* _TEXT SEGMENT_

········

These days, I feel like Claire Bennet on Heroes. As Ava and C.I. would say, "We'll get to it."
But first, thank yous and apologies. Starting with the readers. Last week's edition ("10/19 - 10/26") resulted in a number of e-mails that fell into three camps: "We hate the edition and blame you"; "A bad edition, but we're there for you" and "An okay edition and we're there for you." For the latter two groups, thank you. For the first group, my apologies.
Two Saturdays ago, I quit smoking. There was no grand plan. If there had been, I would have bought something over the counter or maybe sought out a prescription.
Smokers who e-mailed got replies from me. I am not about to become a Smoke Nazi and start insisting the world be smoke free. I am not going to be 'down' on smokers. I do not think my attempt to quit makes me a better person or a worse person.

········

* _DATASET_
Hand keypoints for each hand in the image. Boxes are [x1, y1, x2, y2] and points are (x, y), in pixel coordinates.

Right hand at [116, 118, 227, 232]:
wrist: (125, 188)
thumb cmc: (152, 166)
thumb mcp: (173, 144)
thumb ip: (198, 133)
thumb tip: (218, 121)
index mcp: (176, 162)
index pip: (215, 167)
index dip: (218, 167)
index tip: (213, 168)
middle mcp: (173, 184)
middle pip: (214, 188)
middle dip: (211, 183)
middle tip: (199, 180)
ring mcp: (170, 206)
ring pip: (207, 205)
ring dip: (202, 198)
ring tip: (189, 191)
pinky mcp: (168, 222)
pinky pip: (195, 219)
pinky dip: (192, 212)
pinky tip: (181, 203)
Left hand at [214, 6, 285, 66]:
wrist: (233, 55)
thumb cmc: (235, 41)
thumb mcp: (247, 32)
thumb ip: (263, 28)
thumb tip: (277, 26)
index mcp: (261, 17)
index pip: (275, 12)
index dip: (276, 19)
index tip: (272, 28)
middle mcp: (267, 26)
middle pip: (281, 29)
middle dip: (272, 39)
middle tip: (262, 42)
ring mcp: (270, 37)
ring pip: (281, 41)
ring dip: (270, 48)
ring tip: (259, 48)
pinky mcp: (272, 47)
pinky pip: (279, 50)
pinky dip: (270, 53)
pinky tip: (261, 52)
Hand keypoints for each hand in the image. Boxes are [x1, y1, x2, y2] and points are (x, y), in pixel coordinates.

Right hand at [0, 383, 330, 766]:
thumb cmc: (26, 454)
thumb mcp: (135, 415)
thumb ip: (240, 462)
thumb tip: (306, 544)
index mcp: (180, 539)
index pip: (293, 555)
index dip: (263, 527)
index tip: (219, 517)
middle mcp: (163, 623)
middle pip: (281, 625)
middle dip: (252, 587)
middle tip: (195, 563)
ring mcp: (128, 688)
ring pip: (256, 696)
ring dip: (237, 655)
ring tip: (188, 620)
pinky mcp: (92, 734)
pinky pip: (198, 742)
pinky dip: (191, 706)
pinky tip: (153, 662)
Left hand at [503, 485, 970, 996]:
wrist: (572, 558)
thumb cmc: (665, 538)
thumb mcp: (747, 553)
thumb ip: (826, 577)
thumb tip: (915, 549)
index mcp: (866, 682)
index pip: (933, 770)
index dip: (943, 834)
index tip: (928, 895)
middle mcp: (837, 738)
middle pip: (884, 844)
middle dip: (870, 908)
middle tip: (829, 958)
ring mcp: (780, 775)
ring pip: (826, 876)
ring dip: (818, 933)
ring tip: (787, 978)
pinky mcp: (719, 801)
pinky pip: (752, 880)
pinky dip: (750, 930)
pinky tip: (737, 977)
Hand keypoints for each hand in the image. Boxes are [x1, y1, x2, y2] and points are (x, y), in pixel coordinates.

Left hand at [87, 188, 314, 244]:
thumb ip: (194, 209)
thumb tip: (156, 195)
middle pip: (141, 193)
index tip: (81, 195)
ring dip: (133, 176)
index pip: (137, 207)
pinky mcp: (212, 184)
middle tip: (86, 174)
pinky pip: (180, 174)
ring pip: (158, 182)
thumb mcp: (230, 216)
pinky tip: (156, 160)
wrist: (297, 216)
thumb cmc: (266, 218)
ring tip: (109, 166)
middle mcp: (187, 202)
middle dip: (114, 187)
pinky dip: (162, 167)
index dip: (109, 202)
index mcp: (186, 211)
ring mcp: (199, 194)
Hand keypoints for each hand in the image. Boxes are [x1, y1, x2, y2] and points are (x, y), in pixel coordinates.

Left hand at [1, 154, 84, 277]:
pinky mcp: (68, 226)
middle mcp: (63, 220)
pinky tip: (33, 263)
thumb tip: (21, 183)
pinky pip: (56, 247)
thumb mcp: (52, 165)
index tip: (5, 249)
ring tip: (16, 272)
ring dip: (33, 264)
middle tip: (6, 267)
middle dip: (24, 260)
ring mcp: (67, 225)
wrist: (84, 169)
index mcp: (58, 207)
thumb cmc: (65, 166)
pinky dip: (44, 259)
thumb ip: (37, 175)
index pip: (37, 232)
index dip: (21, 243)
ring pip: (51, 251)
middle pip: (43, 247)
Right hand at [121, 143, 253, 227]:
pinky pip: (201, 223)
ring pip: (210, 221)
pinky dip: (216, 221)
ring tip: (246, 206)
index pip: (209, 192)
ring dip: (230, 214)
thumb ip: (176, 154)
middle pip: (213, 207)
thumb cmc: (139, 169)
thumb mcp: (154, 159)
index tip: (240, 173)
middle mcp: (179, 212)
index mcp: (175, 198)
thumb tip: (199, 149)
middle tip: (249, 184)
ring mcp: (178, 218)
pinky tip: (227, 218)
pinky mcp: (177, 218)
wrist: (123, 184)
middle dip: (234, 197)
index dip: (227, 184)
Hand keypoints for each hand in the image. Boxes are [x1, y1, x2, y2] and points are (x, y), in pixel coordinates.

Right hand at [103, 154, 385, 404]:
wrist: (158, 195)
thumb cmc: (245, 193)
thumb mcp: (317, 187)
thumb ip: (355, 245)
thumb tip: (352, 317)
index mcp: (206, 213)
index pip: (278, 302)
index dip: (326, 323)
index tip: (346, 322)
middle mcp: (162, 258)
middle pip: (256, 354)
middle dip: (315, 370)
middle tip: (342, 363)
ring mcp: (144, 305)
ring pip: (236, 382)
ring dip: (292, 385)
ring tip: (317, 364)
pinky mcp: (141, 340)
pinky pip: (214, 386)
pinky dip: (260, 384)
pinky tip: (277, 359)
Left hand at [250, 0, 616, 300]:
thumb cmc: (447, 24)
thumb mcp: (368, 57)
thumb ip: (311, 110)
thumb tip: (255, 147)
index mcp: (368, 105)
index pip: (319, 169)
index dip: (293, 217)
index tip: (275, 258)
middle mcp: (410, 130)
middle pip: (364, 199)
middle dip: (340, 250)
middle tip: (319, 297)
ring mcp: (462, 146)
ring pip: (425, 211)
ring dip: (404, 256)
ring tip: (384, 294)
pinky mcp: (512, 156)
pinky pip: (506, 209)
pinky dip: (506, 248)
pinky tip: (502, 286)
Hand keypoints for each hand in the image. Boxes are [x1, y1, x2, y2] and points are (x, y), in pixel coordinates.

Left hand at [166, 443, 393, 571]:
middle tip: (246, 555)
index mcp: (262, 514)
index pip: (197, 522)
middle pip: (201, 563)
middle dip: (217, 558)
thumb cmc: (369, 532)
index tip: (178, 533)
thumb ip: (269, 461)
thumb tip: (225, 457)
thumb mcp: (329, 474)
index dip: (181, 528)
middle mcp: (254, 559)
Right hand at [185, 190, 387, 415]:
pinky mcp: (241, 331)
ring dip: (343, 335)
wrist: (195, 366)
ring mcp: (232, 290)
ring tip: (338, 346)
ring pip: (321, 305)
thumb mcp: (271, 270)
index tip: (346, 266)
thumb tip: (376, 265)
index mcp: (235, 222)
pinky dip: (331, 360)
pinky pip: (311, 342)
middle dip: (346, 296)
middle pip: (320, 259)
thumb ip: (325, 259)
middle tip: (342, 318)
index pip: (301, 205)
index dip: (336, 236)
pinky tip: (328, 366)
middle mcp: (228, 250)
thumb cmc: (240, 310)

········

* _EXERCISE_
Go on with the column about quitting smoking from the point where it stops, adding a few paragraphs in the same first-person voice.

* _ANSWER TO THE PROBLEM_
I just decided to stop, for a number of reasons. Obviously, C.I.'s own circumstances weighed in on my decision. I was probably thinking about it for a few weeks without realizing it and, when it surfaced, it just surfaced. The night before I quit, I had smoked an entire pack and it was the last one in my carton. Jim noticed that and asked if I wanted him to run to the store for some more smokes?
That's the kind of smoker I was. If I ran out at night, I really needed to go out and get another pack because I couldn't sleep knowing I didn't have a back up. Which explains why Jim looked at me strangely when I told him to forget about going on a smoke run and that we could go to bed.
When I woke up the next morning, my thought was, "I don't want to smoke anymore."
Obviously, that thought had been lurking or I would've sent Jim out for cigarettes the night prior. Why did I decide to stop?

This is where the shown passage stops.